If you have seen one of David Ives’s three previous riffs on classical French comedy — The School for Lies after Moliere, The Heir Apparent after Regnard and The Liar after Corneille — you will know exactly what to expect from this latest “translaptation” (what he calls his translated adaptations). A featherweight plot is sustained by the cleverness of Ives’s rhymed and often amusingly anachronistic couplets, artfully delivered by a talented cast in a stylish production. That’s what Ives again delivers, but this time out it does not seem quite as effortless. Ives had to dig deep to find his source, an obscure 1738 play by a virtually forgotten author, Alexis Piron.

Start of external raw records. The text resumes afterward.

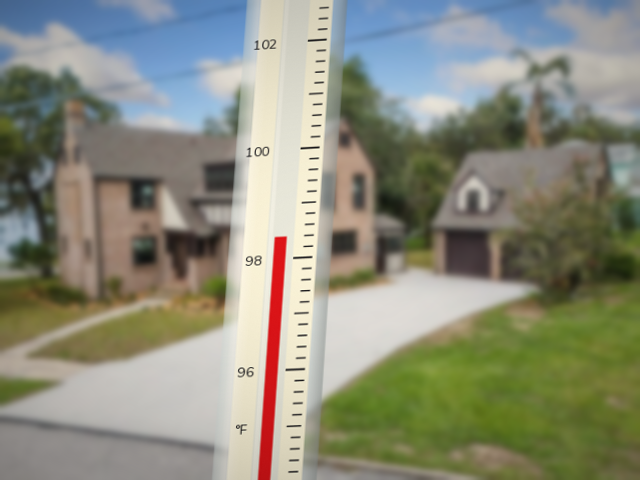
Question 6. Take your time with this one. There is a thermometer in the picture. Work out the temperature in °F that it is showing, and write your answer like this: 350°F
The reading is 98.4°F
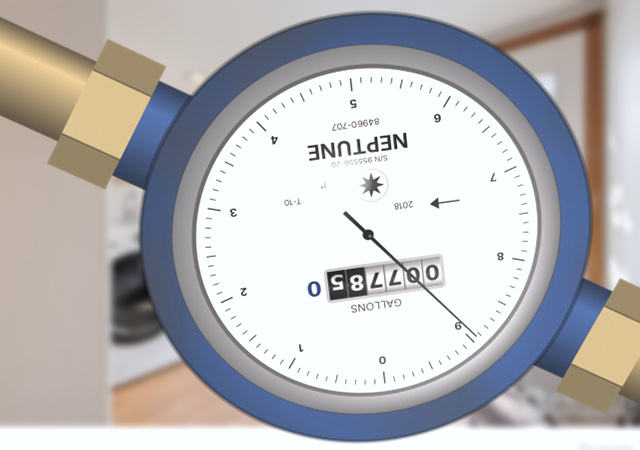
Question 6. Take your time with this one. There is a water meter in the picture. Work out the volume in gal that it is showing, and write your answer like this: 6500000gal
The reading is 77848.9gal
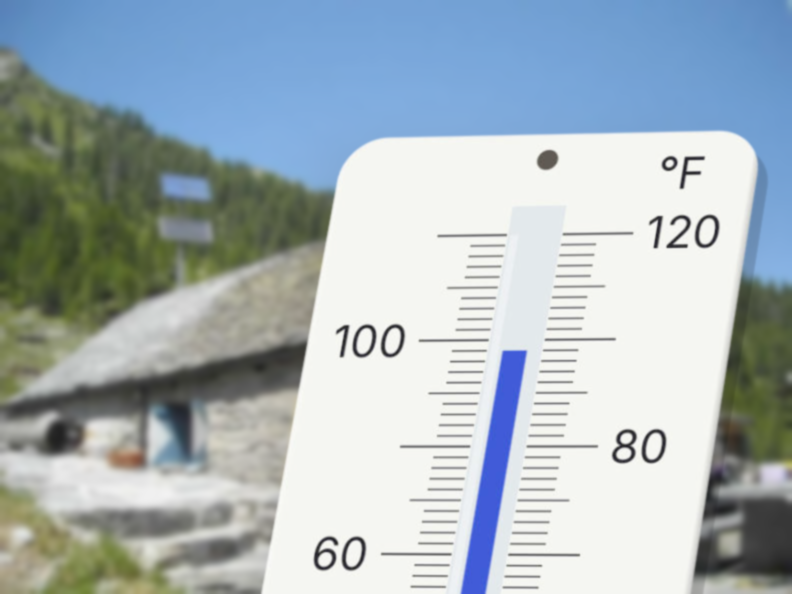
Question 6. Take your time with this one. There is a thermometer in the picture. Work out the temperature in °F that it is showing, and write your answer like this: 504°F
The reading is 98°F
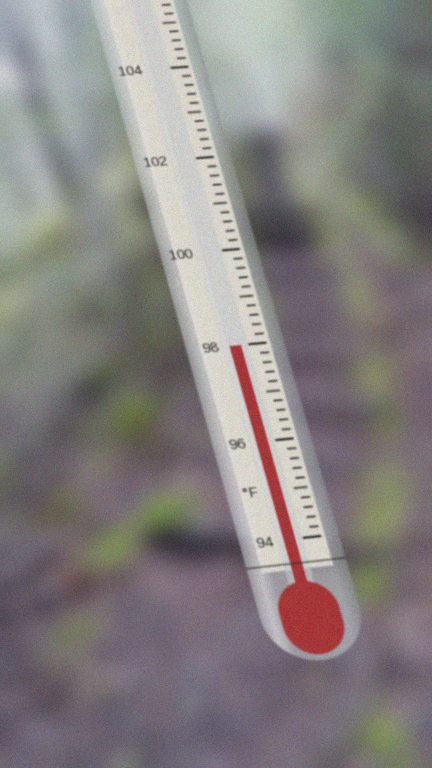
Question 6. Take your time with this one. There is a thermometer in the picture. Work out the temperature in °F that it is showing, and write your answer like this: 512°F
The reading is 98°F
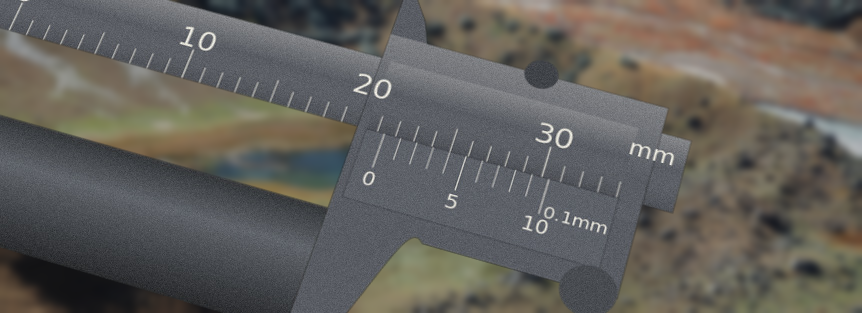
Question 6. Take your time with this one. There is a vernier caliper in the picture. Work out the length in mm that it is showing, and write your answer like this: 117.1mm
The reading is 21.4mm
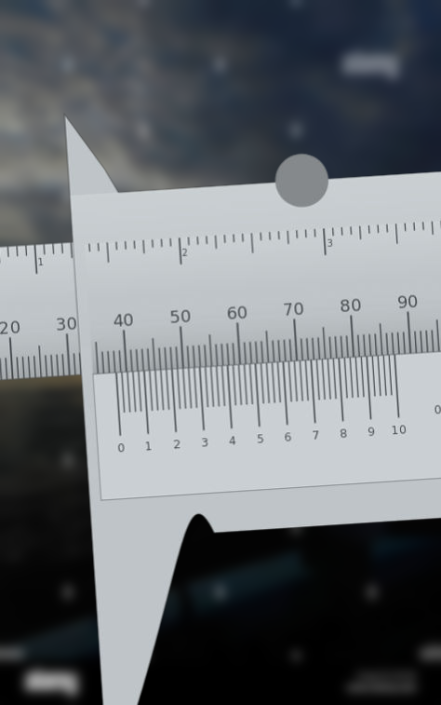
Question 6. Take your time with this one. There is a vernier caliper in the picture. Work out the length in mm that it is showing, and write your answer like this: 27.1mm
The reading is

Based on actual events, it relates how a scorned Parisian poet got back at the literati by assuming the persona of a Breton shepherdess whose poetry charmed them all including Voltaire. In Ives’s version, the multiple impersonations and mistaken identifies are so complicated that even the actors get confused. The humor is a bit broader and the quality of the rhymes is a bit lower. The delightful cast includes holdovers from previous Ives plays — Christian Conn, Adam LeFevre and Amelia Pedlow — in addition to Noah Averbach-Katz, Adam Green (The Witch of Edmonton), Peter Kybart (Awake and Sing) and Dina Thomas (Tribes). Alas, Carlson Elrod, whose previous Ives performances added so much fun, is absent this time. Murell Horton is back with more wonderful costumes and Michael Kahn again directs with flair. The set design by James Noone (Sunset Boulevard) is also excellent. If you have not seen one of the earlier plays, you will probably be delighted; if you have, you might be a bit disappointed. Ives has apparently moved his New York base from Classic Stage Company to Red Bull Theater. CSC”s loss is a win for Red Bull. Running time: one hour 50 minutes including intermission.